• **Set of tasks**:
1. From the Medicare passage, reproduce the part that opens with the words containing "Medicare is a" and closes with "the client's finances.", substituting "national" for "federal".
2. Name each type of payment source that Section 411.20 (2), as quoted in the Medicare passage, lists as precluding Medicare payments.
3. Translate this sentence from the Medicare passage into Spanish: "Medicare is a federal health insurance program."

• **Given passage**:
⟨

Medicare is a federal health insurance program. Medicare entitlement comes 2 years after the date of disability under Social Security's definition. Medicare coverage is available again without regard to the client's finances.
If a client is covered by Medicare, you have to worry about the Medicare Secondary Payer (MSP) statute. The MSP is a series of statutory provisions enacted during the 1980s as part of the Omnibus Reconciliation Act with the goal of reducing federal health care costs. The MSP provides that if a primary payer exists, Medicare only pays for medical treatment relating to an injury to the extent that the primary payer does not pay. CFR Title 42, Part 411, Subpart B, Section 411.20 (2) provides "[s]ection 1862(b)(2)(A)(ii) of the Act precludes Medicare payments for services to the extent that payment has been made or can reasonably be expected to be made promptly under any of the following" (i) Workers' compensation; (ii) Liability insurance; (iii) No-fault insurance. There are two issues that the MSP deals with: (1) Medicare payments made prior to the date of settlement and (2) future Medicare payments for covered services. Enforcement of the MSP as it pertains to future Medicare covered services began back in 2001 when the Centers for Medicare and Medicaid announced in a memorandum the requirement to set aside a portion of Workers' Compensation settlements allocated to future Medicare covered expenses. This memo was the genesis of a whole new industry - Medicare Set Aside professionals who do allocation and administration of Medicare Set Asides. Recently, there have been some developments that indicate that the MSP may be enforced to a greater extent in liability settlements as well for future Medicare covered expenses.

⟩

[Dataset entries]
⟨

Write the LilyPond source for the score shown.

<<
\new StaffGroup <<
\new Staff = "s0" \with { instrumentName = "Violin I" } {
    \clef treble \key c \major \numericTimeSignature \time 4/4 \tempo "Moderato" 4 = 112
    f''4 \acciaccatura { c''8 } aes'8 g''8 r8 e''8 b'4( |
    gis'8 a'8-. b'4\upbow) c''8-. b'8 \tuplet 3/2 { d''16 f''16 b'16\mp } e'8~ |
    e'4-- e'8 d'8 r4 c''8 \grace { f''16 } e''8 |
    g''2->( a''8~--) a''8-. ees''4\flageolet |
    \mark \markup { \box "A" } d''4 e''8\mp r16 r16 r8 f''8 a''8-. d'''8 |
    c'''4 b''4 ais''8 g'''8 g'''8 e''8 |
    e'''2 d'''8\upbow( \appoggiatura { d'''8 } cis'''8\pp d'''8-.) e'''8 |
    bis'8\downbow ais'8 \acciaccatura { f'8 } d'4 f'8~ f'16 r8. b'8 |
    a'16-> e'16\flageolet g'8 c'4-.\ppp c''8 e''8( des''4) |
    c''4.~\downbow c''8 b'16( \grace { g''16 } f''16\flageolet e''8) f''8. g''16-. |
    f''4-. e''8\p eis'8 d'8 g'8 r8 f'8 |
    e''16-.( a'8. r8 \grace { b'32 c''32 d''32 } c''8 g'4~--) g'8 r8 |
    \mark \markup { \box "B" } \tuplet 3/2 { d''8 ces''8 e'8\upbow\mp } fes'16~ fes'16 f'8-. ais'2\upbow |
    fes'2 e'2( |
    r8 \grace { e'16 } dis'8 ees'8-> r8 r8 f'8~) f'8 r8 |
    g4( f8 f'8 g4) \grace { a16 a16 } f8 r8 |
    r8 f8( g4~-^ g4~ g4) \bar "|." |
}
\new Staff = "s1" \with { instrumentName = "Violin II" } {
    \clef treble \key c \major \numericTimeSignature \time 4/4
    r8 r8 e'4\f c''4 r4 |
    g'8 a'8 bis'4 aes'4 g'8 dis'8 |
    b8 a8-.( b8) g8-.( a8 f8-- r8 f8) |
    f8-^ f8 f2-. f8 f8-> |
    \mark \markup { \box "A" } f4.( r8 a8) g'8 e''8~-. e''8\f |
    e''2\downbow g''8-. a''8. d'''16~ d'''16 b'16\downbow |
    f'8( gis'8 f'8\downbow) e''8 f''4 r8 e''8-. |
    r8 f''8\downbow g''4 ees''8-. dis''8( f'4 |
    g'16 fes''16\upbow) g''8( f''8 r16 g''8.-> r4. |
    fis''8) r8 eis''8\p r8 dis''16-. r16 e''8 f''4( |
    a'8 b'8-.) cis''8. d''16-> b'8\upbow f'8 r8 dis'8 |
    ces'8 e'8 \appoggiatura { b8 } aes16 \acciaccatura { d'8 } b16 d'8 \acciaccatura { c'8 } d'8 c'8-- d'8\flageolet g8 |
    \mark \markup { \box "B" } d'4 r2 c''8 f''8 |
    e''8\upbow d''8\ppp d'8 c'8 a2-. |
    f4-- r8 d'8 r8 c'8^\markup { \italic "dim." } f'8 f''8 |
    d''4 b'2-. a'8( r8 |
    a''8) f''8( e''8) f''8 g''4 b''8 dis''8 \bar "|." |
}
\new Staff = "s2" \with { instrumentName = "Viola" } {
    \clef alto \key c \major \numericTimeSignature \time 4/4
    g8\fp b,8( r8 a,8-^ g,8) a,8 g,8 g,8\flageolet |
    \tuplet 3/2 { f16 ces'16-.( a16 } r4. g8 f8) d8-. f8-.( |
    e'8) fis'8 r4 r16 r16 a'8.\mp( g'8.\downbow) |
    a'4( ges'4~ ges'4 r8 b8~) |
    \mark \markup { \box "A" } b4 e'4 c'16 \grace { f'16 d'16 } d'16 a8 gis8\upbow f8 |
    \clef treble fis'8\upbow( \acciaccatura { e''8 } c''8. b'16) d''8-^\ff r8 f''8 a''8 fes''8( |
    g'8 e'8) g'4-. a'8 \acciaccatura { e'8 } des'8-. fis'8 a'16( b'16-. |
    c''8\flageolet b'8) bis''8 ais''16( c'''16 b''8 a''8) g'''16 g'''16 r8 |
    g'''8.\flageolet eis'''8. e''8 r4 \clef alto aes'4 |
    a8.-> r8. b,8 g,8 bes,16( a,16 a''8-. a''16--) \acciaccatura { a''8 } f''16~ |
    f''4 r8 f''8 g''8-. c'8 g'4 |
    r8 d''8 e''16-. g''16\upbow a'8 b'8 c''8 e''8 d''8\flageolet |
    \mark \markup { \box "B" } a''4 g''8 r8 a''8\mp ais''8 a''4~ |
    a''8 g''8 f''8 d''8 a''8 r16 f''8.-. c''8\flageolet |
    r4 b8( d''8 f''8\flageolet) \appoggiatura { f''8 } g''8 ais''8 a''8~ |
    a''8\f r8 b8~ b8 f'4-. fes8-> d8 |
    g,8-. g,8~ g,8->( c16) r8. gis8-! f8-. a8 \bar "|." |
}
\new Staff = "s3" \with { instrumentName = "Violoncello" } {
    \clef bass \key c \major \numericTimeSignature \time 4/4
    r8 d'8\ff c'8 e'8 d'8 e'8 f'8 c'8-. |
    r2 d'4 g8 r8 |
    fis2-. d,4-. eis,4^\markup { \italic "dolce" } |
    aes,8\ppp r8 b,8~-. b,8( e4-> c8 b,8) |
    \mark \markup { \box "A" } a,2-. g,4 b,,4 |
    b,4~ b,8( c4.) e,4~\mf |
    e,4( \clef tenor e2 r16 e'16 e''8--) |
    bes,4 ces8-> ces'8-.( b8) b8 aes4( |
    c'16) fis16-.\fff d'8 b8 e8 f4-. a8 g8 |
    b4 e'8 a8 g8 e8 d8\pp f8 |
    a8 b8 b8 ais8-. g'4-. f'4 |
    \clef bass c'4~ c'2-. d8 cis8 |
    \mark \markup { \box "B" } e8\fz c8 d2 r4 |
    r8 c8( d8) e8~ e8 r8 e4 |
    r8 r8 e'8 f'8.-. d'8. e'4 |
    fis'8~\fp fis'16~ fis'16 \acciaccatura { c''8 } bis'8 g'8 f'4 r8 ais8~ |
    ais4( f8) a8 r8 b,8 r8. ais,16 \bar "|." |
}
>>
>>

⟩

• **Answers by item**:
1.
Medicare is a national health insurance program. Medicare entitlement comes 2 years after the date of disability under Social Security's definition. Medicare coverage is available again without regard to the client's finances.

2.
Workers' compensation
Liability insurance
No-fault insurance

3. Medicare es un programa federal de seguro médico.